The woman said she got a second call from someone pretending to be an attorney who gave her a name and a phone number. She said she and the fake attorney haggled on the phone and he finally agreed to have her send $150 through Western Union at the Laconia Rite Aid.
When she went to Rite Aid, the clerk stopped her and told her it was a scam. After learning that it was a scam, the woman called her daughter who lives in Washington State who said her grandson was fine and hadn't recently been in Las Vegas.
Area police said local residents, primarily the elderly, are routinely targeted by these kinds of scams.
Gilford Det. Sgt. Chris Jacques leads most of the investigations into these types of incidents in his community and said there are some things victims or near victims can do.
Initially, he said it should be reported to the local police. He said if the victim didn't loose any money, as in this case, the police likely won't investigate it themselves but will enter any phone numbers or names given to the potential victim into a data base that is monitored by federal fraud agencies.
"Once a number or or a name pops up enough times, the fraud unit usually begins an investigation," he said.
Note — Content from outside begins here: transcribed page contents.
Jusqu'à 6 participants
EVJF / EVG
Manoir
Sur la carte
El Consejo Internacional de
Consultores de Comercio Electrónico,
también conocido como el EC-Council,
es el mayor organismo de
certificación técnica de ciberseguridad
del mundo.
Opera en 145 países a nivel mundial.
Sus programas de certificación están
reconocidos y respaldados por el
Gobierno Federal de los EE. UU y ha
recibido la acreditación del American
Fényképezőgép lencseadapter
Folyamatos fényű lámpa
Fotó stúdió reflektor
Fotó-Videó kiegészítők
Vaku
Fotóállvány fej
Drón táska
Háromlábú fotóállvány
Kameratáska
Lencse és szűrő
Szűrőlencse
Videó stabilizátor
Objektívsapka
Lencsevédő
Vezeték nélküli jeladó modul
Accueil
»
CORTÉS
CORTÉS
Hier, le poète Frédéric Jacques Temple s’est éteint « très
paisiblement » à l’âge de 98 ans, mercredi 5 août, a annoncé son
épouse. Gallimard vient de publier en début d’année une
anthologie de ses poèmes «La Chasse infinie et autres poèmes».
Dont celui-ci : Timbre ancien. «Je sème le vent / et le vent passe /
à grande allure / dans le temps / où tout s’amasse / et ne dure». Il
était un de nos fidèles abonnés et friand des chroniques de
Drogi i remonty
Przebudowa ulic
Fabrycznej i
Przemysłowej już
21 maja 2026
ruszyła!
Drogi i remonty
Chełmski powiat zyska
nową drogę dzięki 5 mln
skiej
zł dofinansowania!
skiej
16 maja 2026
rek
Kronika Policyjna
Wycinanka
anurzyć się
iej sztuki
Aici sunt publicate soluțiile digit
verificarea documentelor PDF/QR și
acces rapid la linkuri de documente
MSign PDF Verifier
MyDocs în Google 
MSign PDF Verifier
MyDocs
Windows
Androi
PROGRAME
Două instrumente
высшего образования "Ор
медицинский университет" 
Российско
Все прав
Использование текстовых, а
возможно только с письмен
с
Jacques also said that no one should send any money to a foreign county. In the New Hampton woman's case she was asked to send the money to the Dominican Republic.
He said there are also websites where victims and potential victims can record any potential fraud information. He recommended those targeted by internet scams should go to www.IC3.gov which is a clearing house site operated jointly by the FBI and the National White Collar Crime Bureau. For phone calls, he said the home page of the Federal Trade Commission has links to help people report scams.
"If its a popular enough e-mail address it will raise alarms," he said.
Det. Sgt. Thomas Swett of Laconia said city police have been working to educate drug store employees and bank employees to take notice when customers come in asking to wire money to different places under unusual circumstances.
He said he was grateful that the team at the Laconia Rite Aid was able to stop this woman from loosing any money and noted that once the money is gone it is almost impossible to recover it.